La réflexion biblique au cours de son évolution est devenue plus critique sur la question d’une richesse perçue comme une bénédiction et critère de justice divine. Les prophètes alertent le peuple devant les disparités sociales comme étant le fruit d’une infidélité à la loi de Dieu qui prône l’équité et la justice. Les prophètes alertent sur le manque d’amour du prochain, la course aux richesses étant le plus souvent la cause de l’exploitation et de l’injustice. Par la bouche des prophètes, les pauvres et les petits deviennent les bien aimés de Dieu, ceux à travers qui un autre visage de Dieu se révèle, comme celui du « serviteur souffrant » dans le livre d’Isaïe. Dans la parabole de Luc celui à qui est rendu sa dignité, c’est bien le pauvre qui a un nom, et qui siège au rang d’honneur du banquet dans le sein d’Abraham. Oui, aux pauvres nous devons conférer une dignité. St Benoît dans sa règle, au chapitre de l’accueil dit bien ceci : « Ce sont aux pauvres et aux pèlerins surtout qu’on manifestera le plus d’attentions parce que c’est particulièrement en leur personne que l’on reçoit le Christ. Pour les riches, en effet, la crainte de leur déplaire porte d’elle-même à les honorer. »

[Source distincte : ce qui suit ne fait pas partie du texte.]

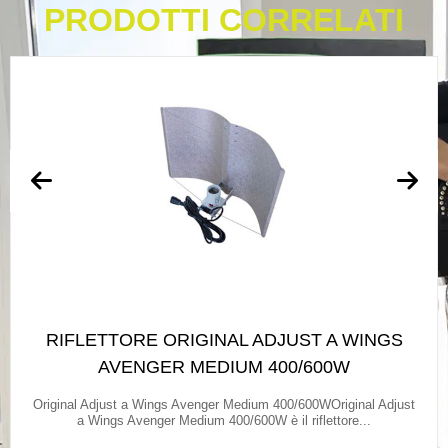
PRODOTTI CORRELATI
RIFLETTORE ORIGINAL ADJUST A WINGS
AVENGER MEDIUM 400/600W
Original Adjust a Wings Avenger Medium 400/600WOriginal Adjust
a Wings Avenger Medium 400/600W è il riflettore...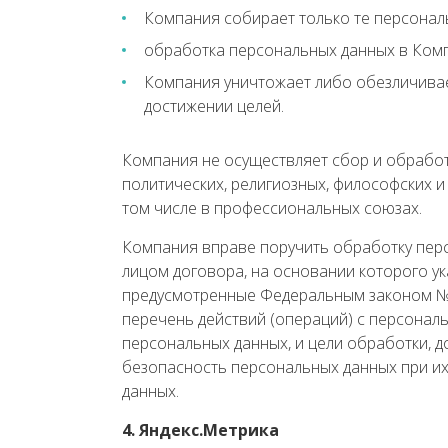
Компания собирает только те персонал
обработка персональных данных в Комп
Компания уничтожает либо обезличивае
достижении целей.
Компания не осуществляет сбор и обработ
политических, религиозных, философских и
том числе в профессиональных союзах.
Компания вправе поручить обработку перс
лицом договора, на основании которого у
предусмотренные Федеральным законом № 
перечень действий (операций) с персона
персональных данных, и цели обработки, 
безопасность персональных данных при их
данных.
4. Яндекс.Метрика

Le personnage central du récit n’est cependant pas le pauvre Lazare. Si le personnage central était Lazare, la leçon de la parabole serait une invitation faite aux pauvres à supporter avec patience et persévérance leur sort misérable ici-bas dans l’espérance de l’au-delà. Vision des choses par exemple, qui a donné le flanc au discrédit d’une « religion opium » du peuple. C’est aussi face à cette critique, à l’ère de la grande industrialisation, que l’Église à la lumière de l’Évangile a élaboré sa doctrine sociale, afin de redonner toute dignité à la place de l’homme dans la vie publique, à ses activités et à la création qui l’entoure. La création de richesses ne se fait pas n’importe comment et à n’importe quel prix.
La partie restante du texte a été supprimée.